The shell–Gaussian or "shell-Gaussian" function, denoted $\Omega_N(x; \mu, \nu)$ , is defined in $\mathbb{R}^N$ as the convolution of the normalized uniform measure on the $N$ -sphere of radius $\mu$ with an isotropic Gaussian of variance $\nu$ (Urzhumtsev et al., 18 Dec 2024):

$\Omega_N(x; \mu, \nu) = \int_{|y| = \mu} \frac{dS_N(y)}{S_N(\mu)} \; g_N(x-y; \nu),$

where $g_N(x; \nu)$ is the $N$ -dimensional normalized Gaussian, and $S_N(\mu)$ is the surface area of the $N$ -sphere.

Key properties include:

Gaussian-convolution-invariance: $\Omega_N(x; \mu, \nu) * g_N(x; \sigma) = \Omega_N(x; \mu, \nu+\sigma)$ .
Explicit formulas for $N = 1, 2, 3$ (Bessel and hyperbolic functions).
Normalization: $\int_{\mathbb{R}^N}\Omega_N(x;\mu,\nu)d^N x = 1$ .
Scaling: For $\alpha > 0$ , $\Omega_N(x; \mu, \nu) = \alpha^N \Omega_N(\alpha x; \alpha \mu; \alpha^2\nu)$ .

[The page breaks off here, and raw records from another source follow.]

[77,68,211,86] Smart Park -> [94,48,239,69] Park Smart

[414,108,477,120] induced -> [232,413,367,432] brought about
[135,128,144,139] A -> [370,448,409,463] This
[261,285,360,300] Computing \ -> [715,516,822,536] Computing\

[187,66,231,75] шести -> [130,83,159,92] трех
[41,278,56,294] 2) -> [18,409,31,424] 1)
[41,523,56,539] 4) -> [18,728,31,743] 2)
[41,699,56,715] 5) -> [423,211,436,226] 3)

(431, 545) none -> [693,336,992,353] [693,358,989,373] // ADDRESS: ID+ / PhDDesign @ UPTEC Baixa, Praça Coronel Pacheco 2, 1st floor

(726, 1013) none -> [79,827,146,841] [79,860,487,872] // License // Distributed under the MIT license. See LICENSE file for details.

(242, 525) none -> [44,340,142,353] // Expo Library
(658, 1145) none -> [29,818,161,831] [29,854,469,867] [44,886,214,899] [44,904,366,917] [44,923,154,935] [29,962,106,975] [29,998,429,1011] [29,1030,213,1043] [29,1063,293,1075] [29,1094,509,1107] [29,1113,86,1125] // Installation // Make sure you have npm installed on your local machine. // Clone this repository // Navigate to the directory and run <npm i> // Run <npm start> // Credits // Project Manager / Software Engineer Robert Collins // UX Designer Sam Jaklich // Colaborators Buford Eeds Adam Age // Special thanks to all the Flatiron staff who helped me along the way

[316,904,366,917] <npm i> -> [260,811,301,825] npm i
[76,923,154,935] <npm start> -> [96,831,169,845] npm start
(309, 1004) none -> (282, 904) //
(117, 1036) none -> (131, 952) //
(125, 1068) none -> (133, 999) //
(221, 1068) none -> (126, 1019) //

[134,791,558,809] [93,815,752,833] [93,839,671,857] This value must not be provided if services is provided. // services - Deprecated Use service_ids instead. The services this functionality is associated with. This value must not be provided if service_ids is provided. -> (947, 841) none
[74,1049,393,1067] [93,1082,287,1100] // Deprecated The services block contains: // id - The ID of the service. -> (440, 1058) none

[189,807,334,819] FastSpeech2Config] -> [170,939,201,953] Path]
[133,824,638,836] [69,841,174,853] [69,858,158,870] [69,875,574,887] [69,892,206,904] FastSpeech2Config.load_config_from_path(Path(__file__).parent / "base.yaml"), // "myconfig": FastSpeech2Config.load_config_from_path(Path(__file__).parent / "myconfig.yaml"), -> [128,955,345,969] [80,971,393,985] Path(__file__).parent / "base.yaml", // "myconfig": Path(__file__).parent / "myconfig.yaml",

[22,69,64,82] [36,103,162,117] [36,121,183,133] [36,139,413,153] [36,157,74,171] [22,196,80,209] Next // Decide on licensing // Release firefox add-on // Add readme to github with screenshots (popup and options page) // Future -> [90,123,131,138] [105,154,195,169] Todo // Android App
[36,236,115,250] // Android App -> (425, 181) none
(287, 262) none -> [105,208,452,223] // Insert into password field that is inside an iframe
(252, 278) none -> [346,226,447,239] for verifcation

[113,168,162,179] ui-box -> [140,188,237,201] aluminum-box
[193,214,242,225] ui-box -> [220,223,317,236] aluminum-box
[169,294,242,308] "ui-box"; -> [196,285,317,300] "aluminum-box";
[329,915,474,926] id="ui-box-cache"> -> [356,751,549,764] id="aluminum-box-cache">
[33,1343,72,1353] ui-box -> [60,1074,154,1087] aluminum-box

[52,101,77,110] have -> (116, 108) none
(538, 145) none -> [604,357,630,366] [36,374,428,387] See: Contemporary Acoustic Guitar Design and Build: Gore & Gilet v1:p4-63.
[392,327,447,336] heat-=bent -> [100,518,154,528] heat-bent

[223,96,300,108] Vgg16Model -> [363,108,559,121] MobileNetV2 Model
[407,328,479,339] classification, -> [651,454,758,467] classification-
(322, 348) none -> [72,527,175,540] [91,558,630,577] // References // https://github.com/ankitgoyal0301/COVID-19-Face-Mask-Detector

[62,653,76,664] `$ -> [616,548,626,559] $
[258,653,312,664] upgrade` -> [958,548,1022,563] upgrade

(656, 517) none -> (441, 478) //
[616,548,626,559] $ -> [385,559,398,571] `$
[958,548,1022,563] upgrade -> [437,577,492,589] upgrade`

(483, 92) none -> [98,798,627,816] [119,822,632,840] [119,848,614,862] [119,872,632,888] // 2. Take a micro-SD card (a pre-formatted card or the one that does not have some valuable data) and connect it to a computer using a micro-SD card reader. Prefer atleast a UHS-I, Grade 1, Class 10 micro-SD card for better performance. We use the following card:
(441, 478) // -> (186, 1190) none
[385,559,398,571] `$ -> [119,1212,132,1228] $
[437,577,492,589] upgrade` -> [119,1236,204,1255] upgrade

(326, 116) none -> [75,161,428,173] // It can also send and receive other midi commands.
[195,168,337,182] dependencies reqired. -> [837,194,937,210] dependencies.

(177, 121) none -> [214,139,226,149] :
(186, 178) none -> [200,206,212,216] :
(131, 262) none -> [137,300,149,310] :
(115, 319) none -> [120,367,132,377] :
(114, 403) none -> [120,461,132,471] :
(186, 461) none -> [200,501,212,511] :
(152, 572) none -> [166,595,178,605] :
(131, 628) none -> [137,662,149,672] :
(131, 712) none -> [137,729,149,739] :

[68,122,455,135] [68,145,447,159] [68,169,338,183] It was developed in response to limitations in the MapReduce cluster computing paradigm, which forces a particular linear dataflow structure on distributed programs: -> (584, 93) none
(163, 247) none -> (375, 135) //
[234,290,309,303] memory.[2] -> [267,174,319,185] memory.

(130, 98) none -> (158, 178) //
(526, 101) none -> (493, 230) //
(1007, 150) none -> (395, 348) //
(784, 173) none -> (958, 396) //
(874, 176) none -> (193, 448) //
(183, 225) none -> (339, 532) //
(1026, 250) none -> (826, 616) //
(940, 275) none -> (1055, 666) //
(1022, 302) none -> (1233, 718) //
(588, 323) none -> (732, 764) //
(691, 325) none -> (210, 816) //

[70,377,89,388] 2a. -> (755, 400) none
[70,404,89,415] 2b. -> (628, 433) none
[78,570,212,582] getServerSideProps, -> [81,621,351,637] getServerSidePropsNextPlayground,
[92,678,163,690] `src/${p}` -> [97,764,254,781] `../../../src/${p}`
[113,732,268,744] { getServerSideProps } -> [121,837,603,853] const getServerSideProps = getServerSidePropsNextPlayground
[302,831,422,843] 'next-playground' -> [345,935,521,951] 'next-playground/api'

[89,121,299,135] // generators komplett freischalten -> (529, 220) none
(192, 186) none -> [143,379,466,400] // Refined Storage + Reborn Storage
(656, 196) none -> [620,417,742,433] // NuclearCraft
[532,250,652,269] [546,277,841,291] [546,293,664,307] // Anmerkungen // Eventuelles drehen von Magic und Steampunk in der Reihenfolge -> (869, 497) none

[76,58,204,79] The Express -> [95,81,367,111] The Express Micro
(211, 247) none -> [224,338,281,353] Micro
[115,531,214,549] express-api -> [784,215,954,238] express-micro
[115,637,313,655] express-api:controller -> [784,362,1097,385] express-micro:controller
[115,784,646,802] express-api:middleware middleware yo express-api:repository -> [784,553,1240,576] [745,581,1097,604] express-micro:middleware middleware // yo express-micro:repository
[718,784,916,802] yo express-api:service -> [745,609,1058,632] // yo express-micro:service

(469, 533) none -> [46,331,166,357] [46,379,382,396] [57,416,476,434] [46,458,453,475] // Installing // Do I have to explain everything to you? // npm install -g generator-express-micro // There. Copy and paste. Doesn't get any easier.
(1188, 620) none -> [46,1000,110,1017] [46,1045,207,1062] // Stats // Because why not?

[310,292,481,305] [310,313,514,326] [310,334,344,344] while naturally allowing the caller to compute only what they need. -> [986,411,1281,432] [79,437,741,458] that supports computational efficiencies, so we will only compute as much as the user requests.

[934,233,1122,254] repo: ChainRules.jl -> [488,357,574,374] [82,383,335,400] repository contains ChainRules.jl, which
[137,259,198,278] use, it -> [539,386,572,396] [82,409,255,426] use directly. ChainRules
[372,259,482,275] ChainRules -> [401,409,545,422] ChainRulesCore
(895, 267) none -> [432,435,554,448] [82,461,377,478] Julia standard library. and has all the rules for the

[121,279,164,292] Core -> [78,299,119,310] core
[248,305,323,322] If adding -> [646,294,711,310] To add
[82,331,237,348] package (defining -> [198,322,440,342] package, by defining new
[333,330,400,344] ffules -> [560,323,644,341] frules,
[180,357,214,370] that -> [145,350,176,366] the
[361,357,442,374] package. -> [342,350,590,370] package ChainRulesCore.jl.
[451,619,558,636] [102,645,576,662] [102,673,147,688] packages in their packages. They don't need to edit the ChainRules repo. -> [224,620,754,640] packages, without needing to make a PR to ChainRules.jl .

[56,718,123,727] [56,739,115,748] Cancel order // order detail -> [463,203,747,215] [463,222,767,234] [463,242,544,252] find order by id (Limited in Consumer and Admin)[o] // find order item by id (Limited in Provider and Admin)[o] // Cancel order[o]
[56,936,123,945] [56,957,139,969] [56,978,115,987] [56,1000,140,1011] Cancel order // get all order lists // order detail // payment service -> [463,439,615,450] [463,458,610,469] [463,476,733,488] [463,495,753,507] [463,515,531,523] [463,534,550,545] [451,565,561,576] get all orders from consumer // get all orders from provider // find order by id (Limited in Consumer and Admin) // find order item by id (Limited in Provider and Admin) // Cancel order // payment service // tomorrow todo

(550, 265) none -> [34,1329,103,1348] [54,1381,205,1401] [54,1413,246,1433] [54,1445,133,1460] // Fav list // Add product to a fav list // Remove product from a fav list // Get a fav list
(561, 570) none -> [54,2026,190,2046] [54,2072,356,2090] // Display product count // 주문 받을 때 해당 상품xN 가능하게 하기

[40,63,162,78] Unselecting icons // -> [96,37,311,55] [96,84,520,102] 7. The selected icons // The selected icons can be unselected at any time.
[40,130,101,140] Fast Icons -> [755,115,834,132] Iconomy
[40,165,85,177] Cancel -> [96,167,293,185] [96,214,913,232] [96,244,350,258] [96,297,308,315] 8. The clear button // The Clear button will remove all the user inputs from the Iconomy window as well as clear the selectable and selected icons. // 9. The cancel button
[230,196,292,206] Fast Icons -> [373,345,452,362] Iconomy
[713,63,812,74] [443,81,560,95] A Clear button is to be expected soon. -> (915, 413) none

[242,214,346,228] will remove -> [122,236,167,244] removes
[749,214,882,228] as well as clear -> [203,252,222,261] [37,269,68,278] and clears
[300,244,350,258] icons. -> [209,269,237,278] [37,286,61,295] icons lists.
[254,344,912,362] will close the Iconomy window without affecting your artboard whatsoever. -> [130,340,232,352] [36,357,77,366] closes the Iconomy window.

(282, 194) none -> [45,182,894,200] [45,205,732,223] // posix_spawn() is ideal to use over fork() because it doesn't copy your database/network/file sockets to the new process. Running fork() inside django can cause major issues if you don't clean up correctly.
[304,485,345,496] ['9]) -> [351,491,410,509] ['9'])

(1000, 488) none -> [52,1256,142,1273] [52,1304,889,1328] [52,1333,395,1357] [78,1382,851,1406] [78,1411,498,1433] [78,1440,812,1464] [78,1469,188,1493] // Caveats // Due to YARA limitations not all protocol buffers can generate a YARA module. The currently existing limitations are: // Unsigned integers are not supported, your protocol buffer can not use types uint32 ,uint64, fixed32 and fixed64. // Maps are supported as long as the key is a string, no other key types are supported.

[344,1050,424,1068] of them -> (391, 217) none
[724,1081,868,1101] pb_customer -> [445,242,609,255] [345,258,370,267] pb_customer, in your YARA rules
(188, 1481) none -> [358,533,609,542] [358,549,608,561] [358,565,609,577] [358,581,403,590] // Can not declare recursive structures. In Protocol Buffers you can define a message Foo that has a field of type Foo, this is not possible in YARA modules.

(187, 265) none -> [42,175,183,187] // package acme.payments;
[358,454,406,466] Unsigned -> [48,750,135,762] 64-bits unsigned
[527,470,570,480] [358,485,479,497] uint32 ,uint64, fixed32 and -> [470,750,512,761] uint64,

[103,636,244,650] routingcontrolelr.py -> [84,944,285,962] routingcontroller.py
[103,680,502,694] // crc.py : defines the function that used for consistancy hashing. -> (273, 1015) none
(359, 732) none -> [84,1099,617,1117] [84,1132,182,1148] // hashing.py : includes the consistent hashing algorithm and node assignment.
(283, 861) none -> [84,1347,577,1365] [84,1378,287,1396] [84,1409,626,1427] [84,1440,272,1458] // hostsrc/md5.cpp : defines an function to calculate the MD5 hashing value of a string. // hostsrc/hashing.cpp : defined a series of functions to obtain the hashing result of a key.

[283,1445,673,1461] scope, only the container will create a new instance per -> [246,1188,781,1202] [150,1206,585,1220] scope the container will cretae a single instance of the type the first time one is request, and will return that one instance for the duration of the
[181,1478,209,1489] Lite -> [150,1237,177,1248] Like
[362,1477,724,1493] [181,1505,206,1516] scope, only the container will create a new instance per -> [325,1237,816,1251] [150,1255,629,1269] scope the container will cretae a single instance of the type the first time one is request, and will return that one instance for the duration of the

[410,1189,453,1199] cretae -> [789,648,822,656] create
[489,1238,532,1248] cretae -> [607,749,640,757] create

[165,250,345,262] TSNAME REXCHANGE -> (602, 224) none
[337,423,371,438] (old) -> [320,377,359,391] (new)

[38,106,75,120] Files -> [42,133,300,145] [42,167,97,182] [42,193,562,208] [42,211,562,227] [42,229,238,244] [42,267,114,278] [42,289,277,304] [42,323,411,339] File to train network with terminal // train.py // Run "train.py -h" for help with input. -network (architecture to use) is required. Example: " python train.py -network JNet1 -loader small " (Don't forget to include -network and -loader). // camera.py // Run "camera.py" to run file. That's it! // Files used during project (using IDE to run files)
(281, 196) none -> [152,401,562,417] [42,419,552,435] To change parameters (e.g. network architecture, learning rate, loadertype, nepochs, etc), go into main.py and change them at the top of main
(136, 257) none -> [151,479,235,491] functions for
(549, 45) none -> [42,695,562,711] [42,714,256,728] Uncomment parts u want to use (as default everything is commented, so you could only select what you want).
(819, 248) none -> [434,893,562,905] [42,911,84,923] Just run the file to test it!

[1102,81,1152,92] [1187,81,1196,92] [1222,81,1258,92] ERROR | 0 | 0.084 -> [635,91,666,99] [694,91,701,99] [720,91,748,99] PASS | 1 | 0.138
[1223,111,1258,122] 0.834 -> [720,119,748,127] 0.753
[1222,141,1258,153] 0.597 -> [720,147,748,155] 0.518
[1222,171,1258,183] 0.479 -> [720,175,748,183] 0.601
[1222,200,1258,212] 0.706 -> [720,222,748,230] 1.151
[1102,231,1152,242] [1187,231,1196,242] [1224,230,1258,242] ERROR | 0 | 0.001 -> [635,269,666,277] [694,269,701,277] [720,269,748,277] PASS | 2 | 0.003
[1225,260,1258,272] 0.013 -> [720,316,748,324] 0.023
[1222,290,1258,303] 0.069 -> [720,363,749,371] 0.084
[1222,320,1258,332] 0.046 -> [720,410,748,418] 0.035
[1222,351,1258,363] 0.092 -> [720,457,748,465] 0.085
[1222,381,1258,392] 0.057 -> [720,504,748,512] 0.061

These functions are instrumental for efficient approximation of spherically-symmetric, oscillatory fields and facilitate convolutional workflows such as modeling atomic contributions or electron density in crystallography.

7. Context, Applications, and Future Directions

ShelfGaussian represents a convergence of theoretical advances in Gaussian-based function approximation and practical multi-modal scene understanding with open-vocabulary supervision. Its framework accommodates flexible sensor input, scales efficiently, and supports gradient-based refinement through analytic derivatives. Key application domains include:

Autonomous agent perception and planning (robotics, self-driving),
Semantic scene understanding under open-set and zero-shot conditions,
Real-time fusion of camera, LiDAR, and radar modalities.

A plausible implication is that the synergy between Gaussian primitives and shelf-supervision from foundation models may further generalize to 4D spatio-temporal or open-vocabulary affordance modeling, given ongoing developments in multi-modal transformers and Gaussian-based function spaces (Zhao et al., 3 Dec 2025, Urzhumtsev et al., 18 Dec 2024).